Unlike working with an outsource presort provider, you keep all the presort savings yourself and pay no extra fees to outside entities for the presorting and preparation of your mail.
The Real Worth of In-House Mail Sorting
For many large organizations with high-volume mailing needs, the benefits of in-house presorting outweigh the extra work and expense necessary to handle this task yourself.
Schedule Control
When you have full control over your mail handling, you may align it more efficiently with your overall business procedures. Because the presort vendors must collect mail from all their clients, their truck may arrive at your facility in early afternoon each day. Any of the day's mail yet to be finished at your site would wait until the next day before being transported to the outsource presort operation.
For some applications, documents sitting in your mail center an extra day can be costly. Payments for outgoing bills and invoices, for instance, will arrive later because bill delivery will be delayed for day (or more, on weekends). For organizations that invest their cash daily, a delay of incoming payments may be financially significant. The impact of other time-sensitive communications like cancellation notices can also be affected when mail must wait to coincide with the presort company's schedule.
Security and Privacy
Another benefit to consider is the safeguarding of sensitive information. With in-house sorting, you confine the process within your organization's boundaries. No third-party service provider would handle sensitive documents.
If your organization handles sensitive materials, in-house sorting might come across as an appealing option for your security-conscious clients.
Faster Turnaround
Presort companies make money by assembling mailings so as many pieces as possible qualify for the lowest postage rates. Sometimes, if a day's mail volume or the mix of ZIP codes they process in a day does not meet the vendor's targets for presort density, they may hold some mail for an extra day.
Some presort mail service providers truck mail from one of their processing centers to another in attempts to achieve more favorable postage rates. This extra transportation step can prevent your mail from entering the USPS delivery network on the day you expected. You won't necessarily be notified if this occurs.

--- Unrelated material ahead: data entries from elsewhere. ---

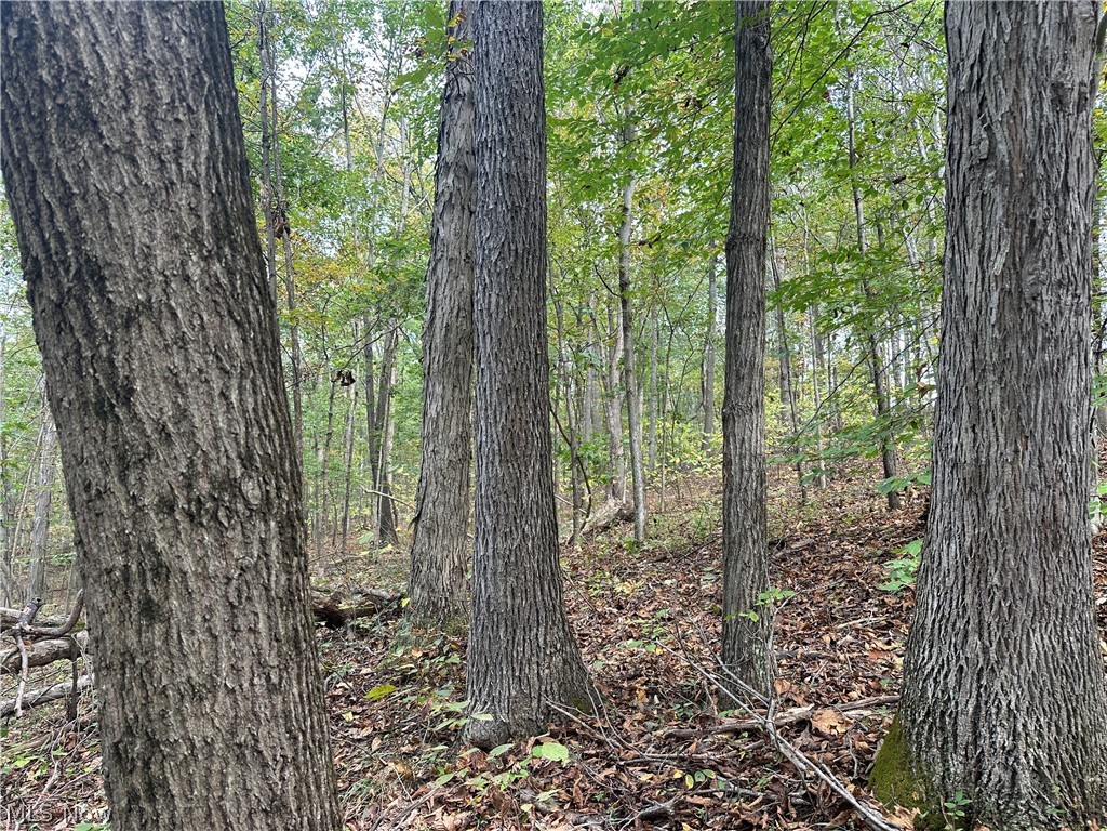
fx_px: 768
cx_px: 554
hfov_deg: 71.6
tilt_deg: +8.9
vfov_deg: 56.8
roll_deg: -1.9
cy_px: 416
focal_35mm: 24
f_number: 1.78
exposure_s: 1/121
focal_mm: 6.86
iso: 64
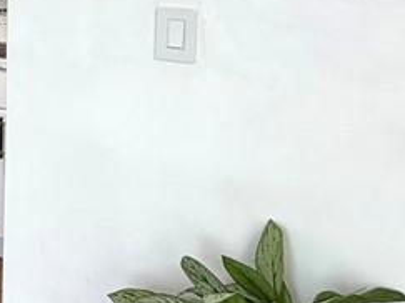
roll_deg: -0.4
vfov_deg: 23.2
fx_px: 690
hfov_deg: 21.7
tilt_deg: -1.2
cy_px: -39
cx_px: -314
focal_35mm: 59
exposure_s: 1/60
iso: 160
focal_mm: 2.22
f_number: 2.2
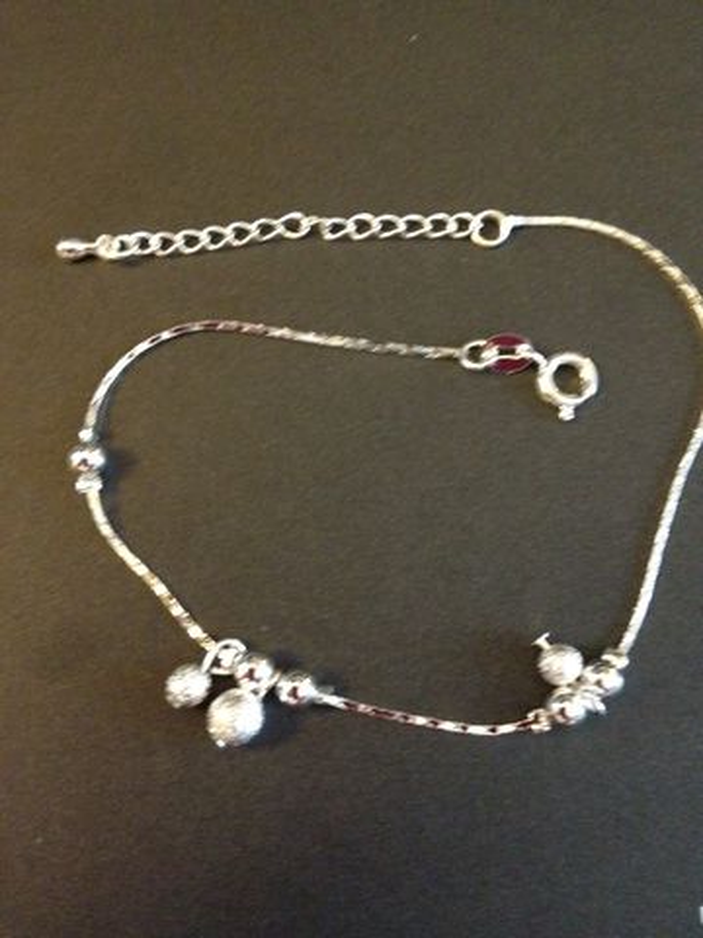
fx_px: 948
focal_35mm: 35
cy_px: 469
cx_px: 352
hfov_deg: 40.7
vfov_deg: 52.6
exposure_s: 1/15
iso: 800
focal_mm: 4.28
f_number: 2.4
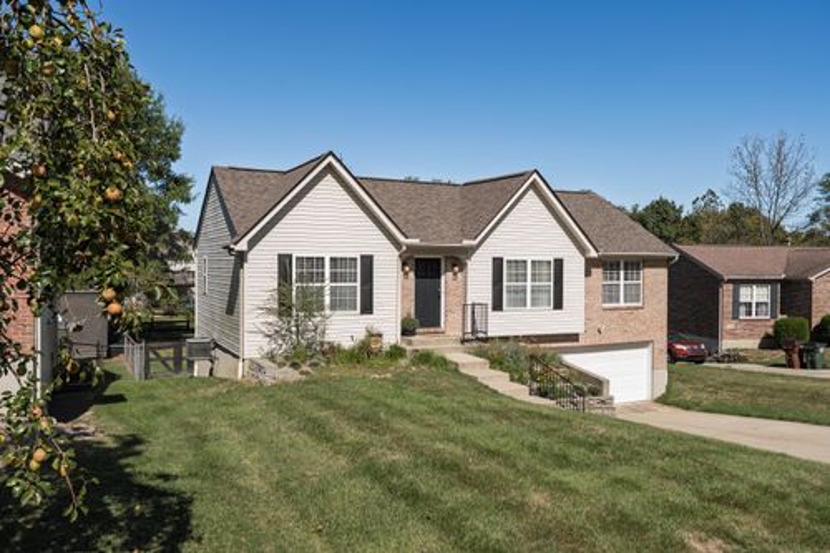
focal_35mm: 28
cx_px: 415
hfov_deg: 64.6
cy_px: 276
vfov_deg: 45.6
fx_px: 657
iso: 250
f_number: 10
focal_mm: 28.5
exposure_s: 1/640
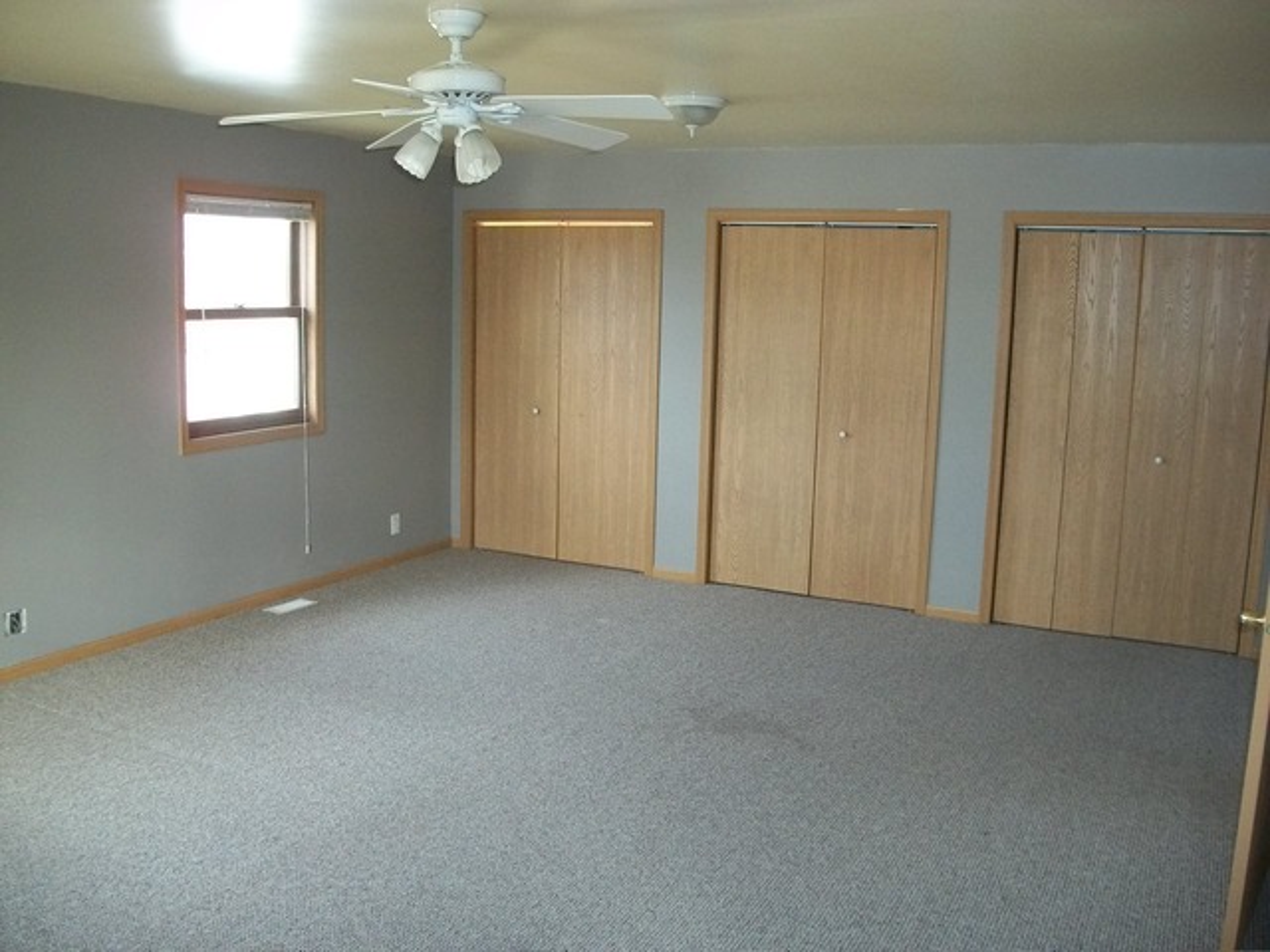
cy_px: 476
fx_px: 1174
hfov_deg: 56.8
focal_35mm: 32
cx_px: 635
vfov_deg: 44.2
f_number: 2.9
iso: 240
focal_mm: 5.7
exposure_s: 1/40
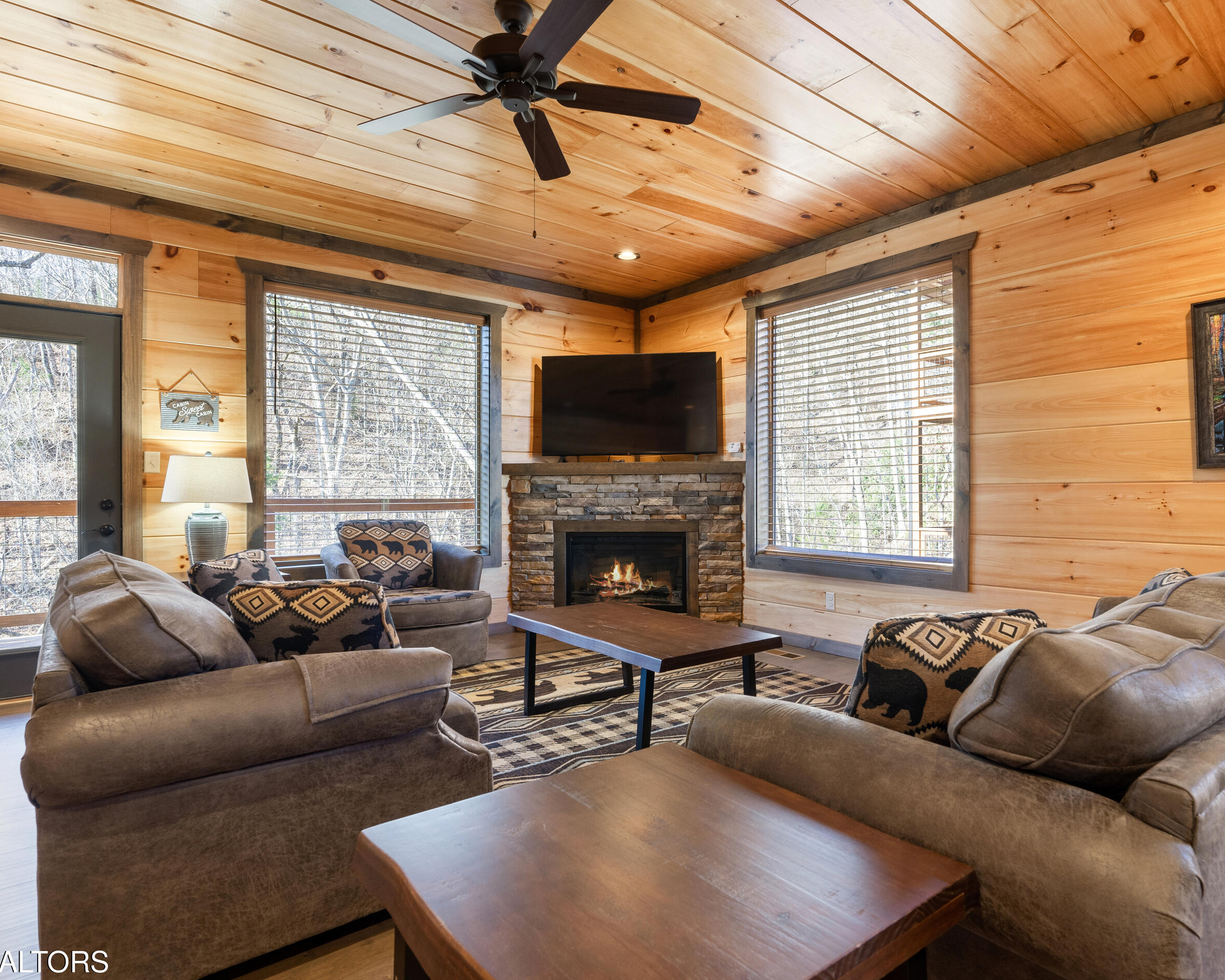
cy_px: 493
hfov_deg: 81.4
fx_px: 710
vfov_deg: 69.2
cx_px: 665
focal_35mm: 20
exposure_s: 1/1.67
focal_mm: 16.5
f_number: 9
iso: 100
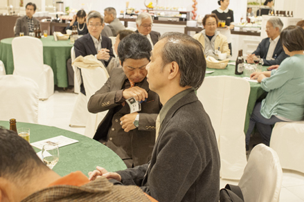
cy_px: 78
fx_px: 430
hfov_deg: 38.9
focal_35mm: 51
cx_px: 143
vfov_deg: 26.4
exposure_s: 1/100
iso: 1600
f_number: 5.6
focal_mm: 35
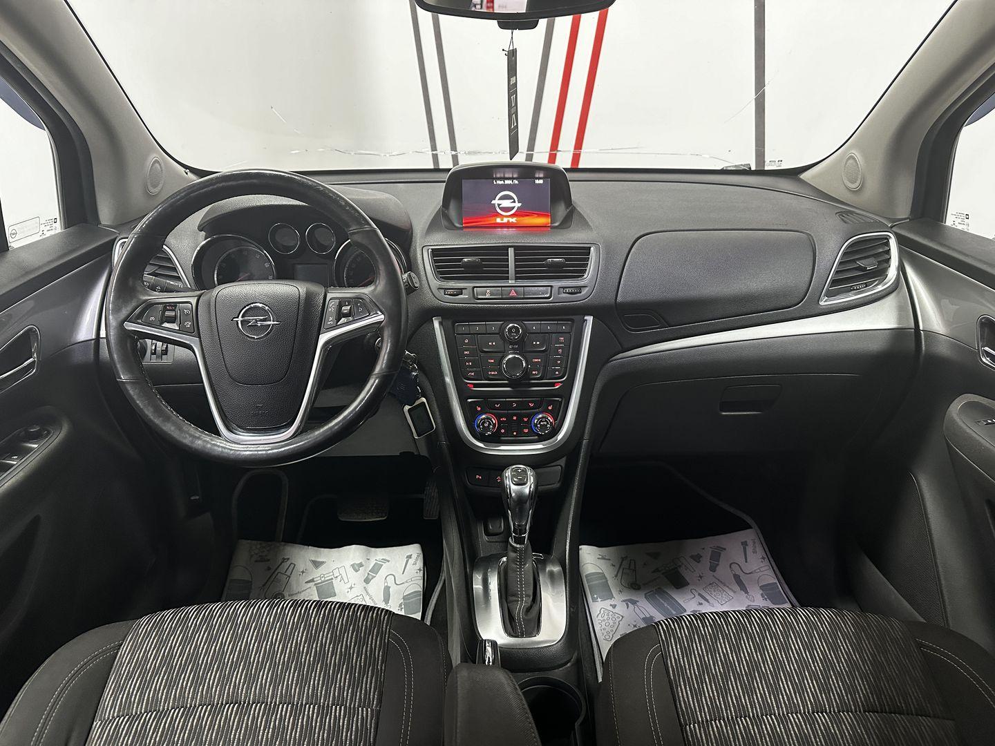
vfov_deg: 56.8
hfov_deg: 71.6
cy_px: 373
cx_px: 498
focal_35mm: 24
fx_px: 690
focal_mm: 6.86
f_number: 1.78
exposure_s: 1/50
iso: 400
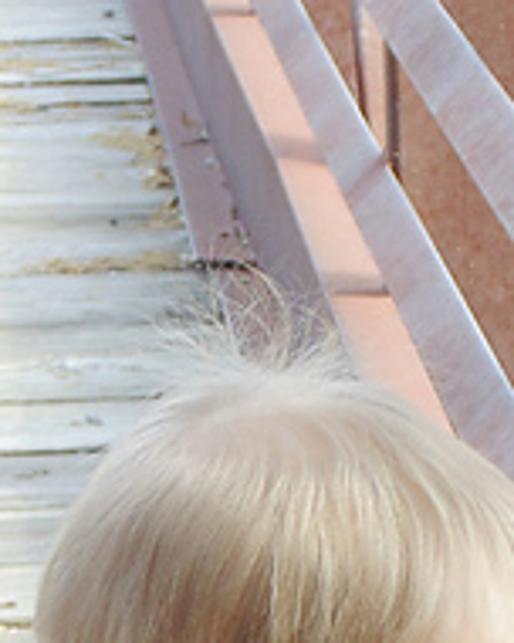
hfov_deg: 6.0
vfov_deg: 7.3
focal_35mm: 260
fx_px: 4944
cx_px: 243
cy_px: 1025
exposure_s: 1/60
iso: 80
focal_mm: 14.1
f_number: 4.3
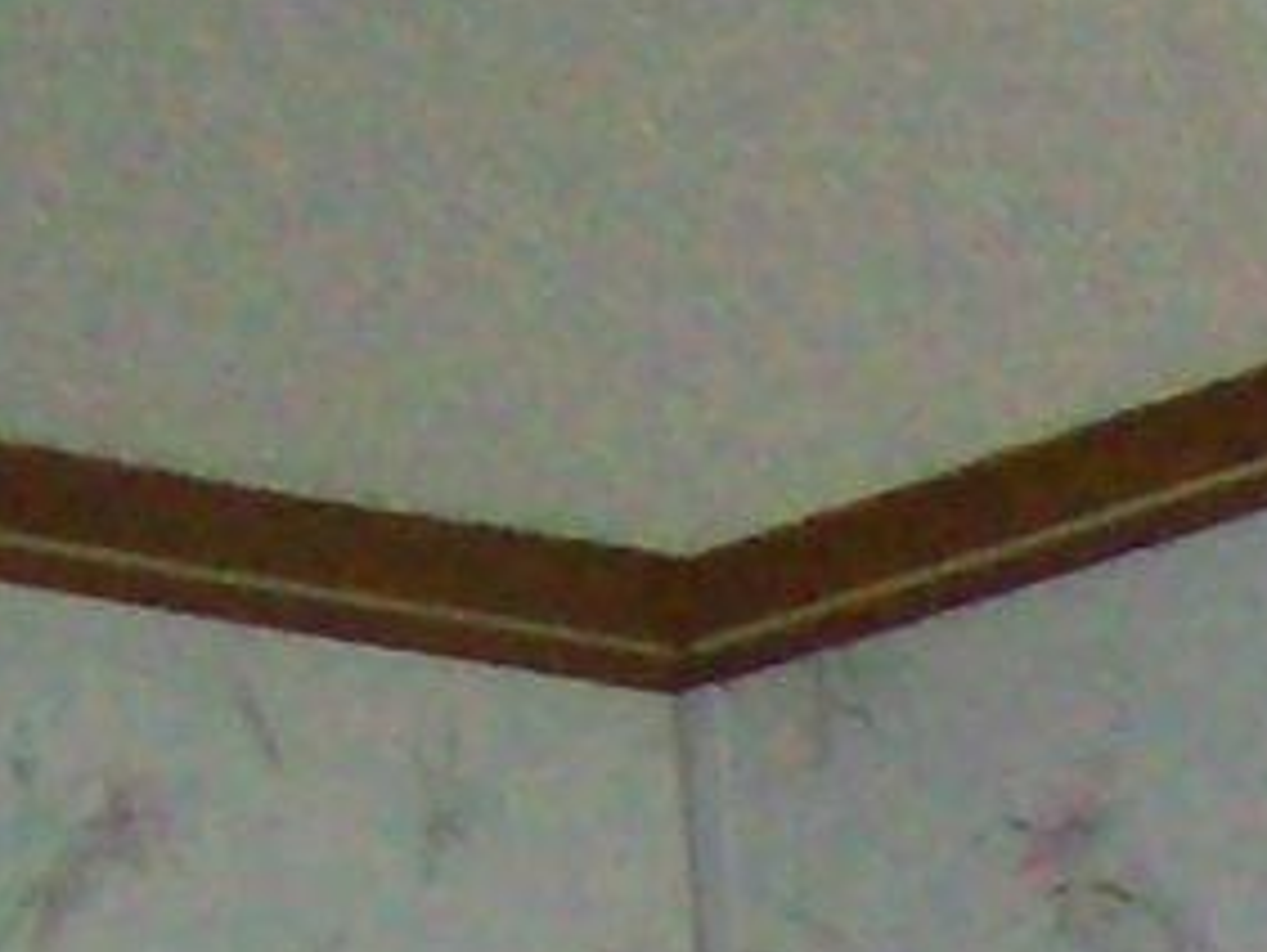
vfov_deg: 5.3
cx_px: 3805
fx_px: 9561
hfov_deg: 6.8
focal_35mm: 261
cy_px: 3063
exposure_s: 1/128
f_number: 2.7
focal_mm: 6
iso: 400
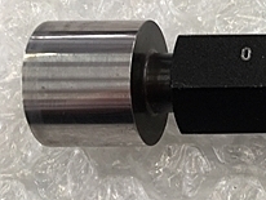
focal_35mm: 90
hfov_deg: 19.1
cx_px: 398
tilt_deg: -70.5
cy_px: 75
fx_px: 692
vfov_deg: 16.4
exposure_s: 1/60
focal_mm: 4.15
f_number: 2.2
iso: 32
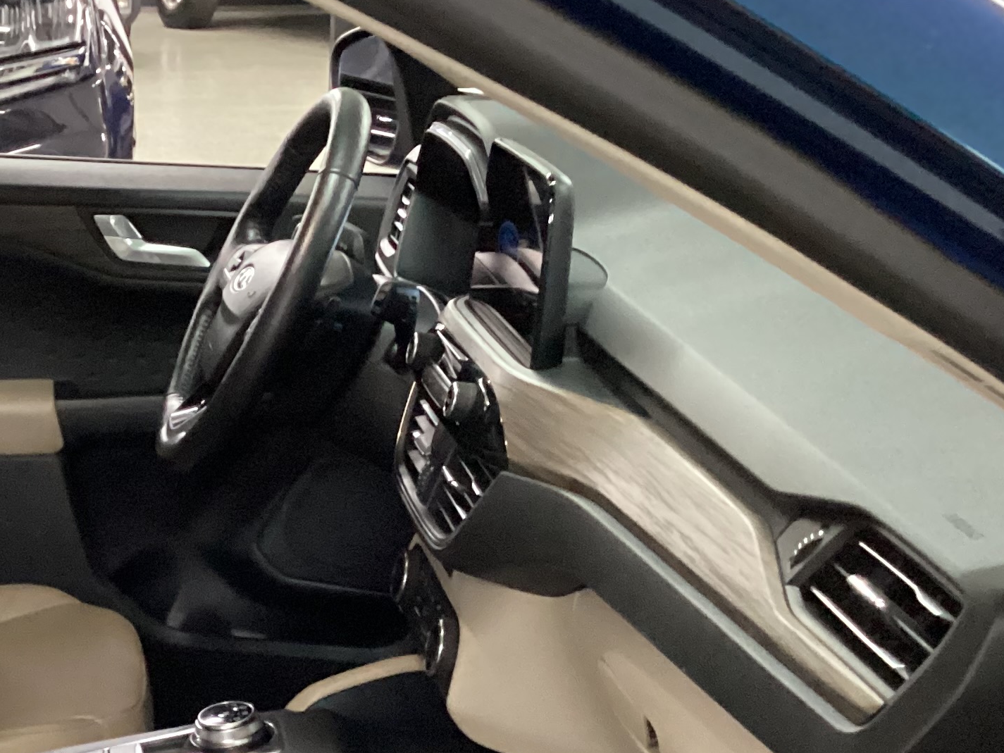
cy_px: 718
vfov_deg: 20.2
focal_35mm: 71
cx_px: 89
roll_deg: +0.7
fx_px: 2059
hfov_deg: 26.4
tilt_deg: -24.6
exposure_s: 1/25
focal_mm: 3.3
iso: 640
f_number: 2.4
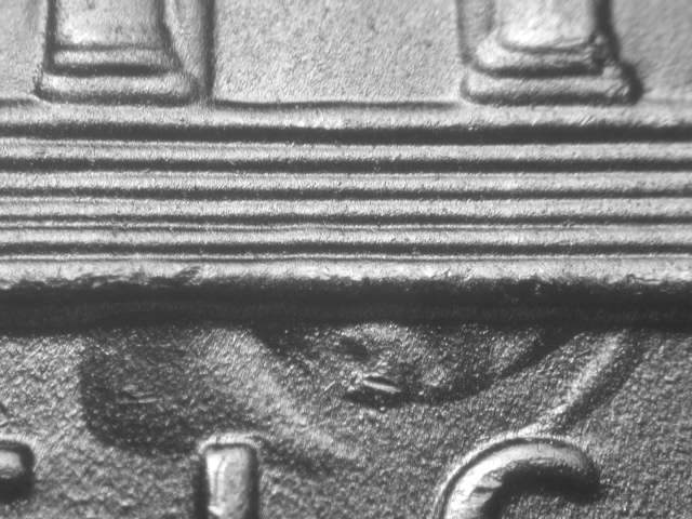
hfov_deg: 12.8
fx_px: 3079
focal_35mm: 154
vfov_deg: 9.6
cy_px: 260
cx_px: 346
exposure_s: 1/9.7
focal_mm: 32
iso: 100
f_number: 5.1
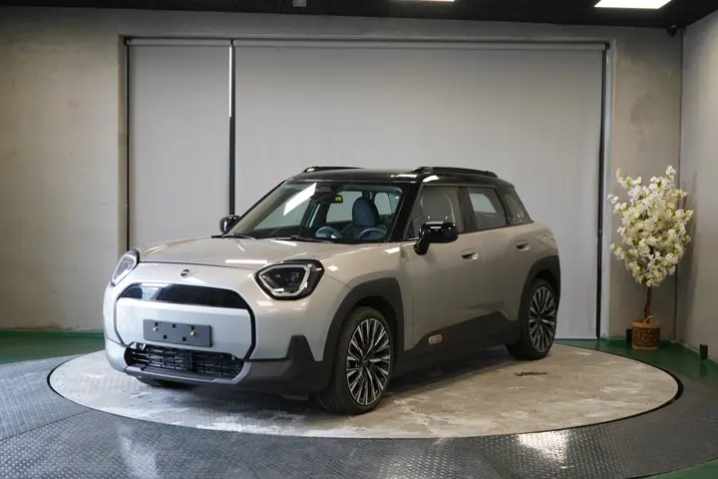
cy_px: 240
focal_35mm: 53
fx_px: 1057
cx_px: 359
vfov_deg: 25.5
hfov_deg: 37.5
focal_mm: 53
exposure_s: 1/160
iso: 2000
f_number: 5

If you are sorting your mail in-house, you will always know when you turn your mail over to the USPS.
Equipment Utilization
Some equipment, such as Tritek's mail sorting solutions, can do double-duty. The same machines you buy to presort your outbound mail every afternoon can be integral components of your inbound mail processing solution. Use Tritek's unique feeding and scanning features to process incoming mail in the mornings to expedite sorting to internal courier delivery routes. Our inbound mail processing software can even facilitate implementing a digital mail delivery solution that makes it easy to satisfy the needs of a mobile and work-from-home workforce.
Making the Choice
Presorting outbound mail is the number one method for lowering postage costs, but how a company implements their presort strategy depends on several factors. Smaller organizations, or those who execute large mailings infrequently, are probably best served by contracting with a presort mail vendor to handle the task. By co-mingling their mail with other organizations, they can qualify for lower postage rates than they could by sorting in-house.
Companies that have consistently high mail volumes or mail to fixed geographic areas should evaluate the benefits of sorting their mail in-house, keeping document control under their own roof from beginning to end.